Security tool sprawl, especially among disjointed IT teams, has been a longstanding problem. What's more, it has always been easy to gather a mountain of data from logs and endpoint agents. Unfortunately, when tasked with faster investigation and response times, more data isn't necessarily helpful.

To break down IT siloes, minimize tool sprawl, and speed up processes, leaders should consider network visibility solutions and share these insights across teams. Network visibility is becoming an increasingly necessary component for security, but the right data can also break down any cross-IT friction by providing the network insight needed to determine if an incident stems from an application error or an attack underway.

Of course, network data on its own isn't a solution for teams fighting complexity, how that data is correlated and shared matters for overburdened security analysts. AI-based cybersecurity tools minimize the work of analysts by parsing through that mountain of data to look for anomalies, serving up the right information to analysts that can be used to investigate and respond.

Invest in Layered Security

Today's attackers are relying more on techniques that bypass endpoint-based detectors, including phishing, credential theft, and brute force attacks. According to the Verizon 2021 Data Breach Investigations Report, phishing—a form of social engineering attack—is a component of 36% of breaches. As ransomware gangs have become adept at evading perimeter security, they have also become increasingly good at extorting victims by exfiltrating data with the threat of publishing or selling sensitive information, making backups no longer enough to safeguard an organization.

To combat perimeter-evading tactics and prevent data exfiltration, the ability to detect ransomware during the midgame—that is, after an initial compromise—is a necessary part of a modern cybersecurity strategy. To do this, organizations should invest in a layered approach to security that includes EDR, network detection and response (NDR), and log-based SIEM tools to round out Gartner's SOC visibility triad.

If your organization hasn't yet made the investment, adding network-facing detections to your toolset may sound costly and cumbersome. Accounting for the fact that 85% of all organizations see one ransomware incident per year on average, and 42% of organizations reported paying ransom at least most of the time, the investment in post-compromise detection pays off.
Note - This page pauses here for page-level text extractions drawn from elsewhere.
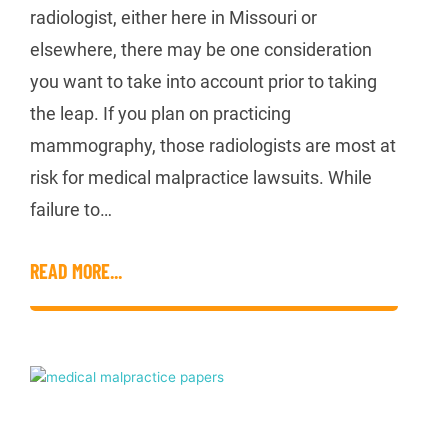
radiologist, either here in Missouri or
elsewhere, there may be one consideration
you want to take into account prior to taking
the leap. If you plan on practicing
mammography, those radiologists are most at
risk for medical malpractice lawsuits. While
failure to…
READ MORE...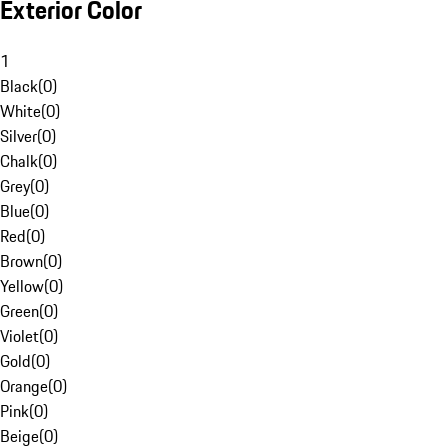
Exterior Color
1
Black
(
0
)
White
(
0
)
Silver
(
0
)
Chalk
(
0
)
Grey
(
0
)
Blue
(
0
)
Red
(
0
)
Brown
(
0
)
Yellow
(
0
)
Green
(
0
)
Violet
(
0
)
Gold
(
0
)
Orange
(
0
)
Pink
(
0
)
Beige
(
0
)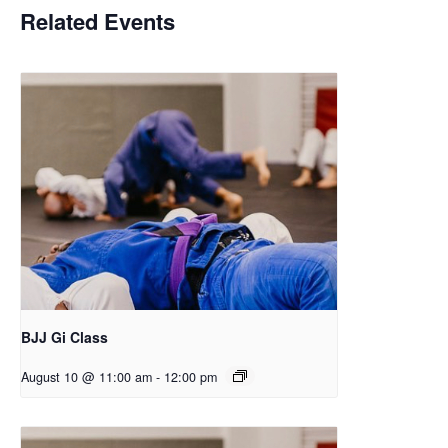
Related Events
BJJ Gi Class
August 10 @ 11:00 am
-
12:00 pm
What's more, integrated EDR, NDR, and SIEM tools, including the implementation of a best-of-breed, open XDR platform, can help streamline and automate workflows, which actually works to reduce workload and encourage much-needed data sharing across teams. By adding AI-enabled solutions, these integrations can help teams add context to an otherwise overwhelming amount of data.

Assess Your Risk

The most telling finding from the ExtraHop Cyber Confidence Index 2022 is that leaders who reported the use of insecure protocols are more likely to be confident in their security posture. This hints that some leaders are underestimating today's attackers, and lagging behind the modern security solutions that can help defeat them.

The process of continual modernization, including adding new security solutions, and implementing modern security frameworks can be initially costly and disruptive. But for leaders who may be re-evaluating their ability to respond to threats, the payoff of pivoting to a proactive, modern approach has the potential to save an organization from the devastating mix of lost productivity, downtime, and reputational damage that can result from attacks by today's advanced ransomware gangs.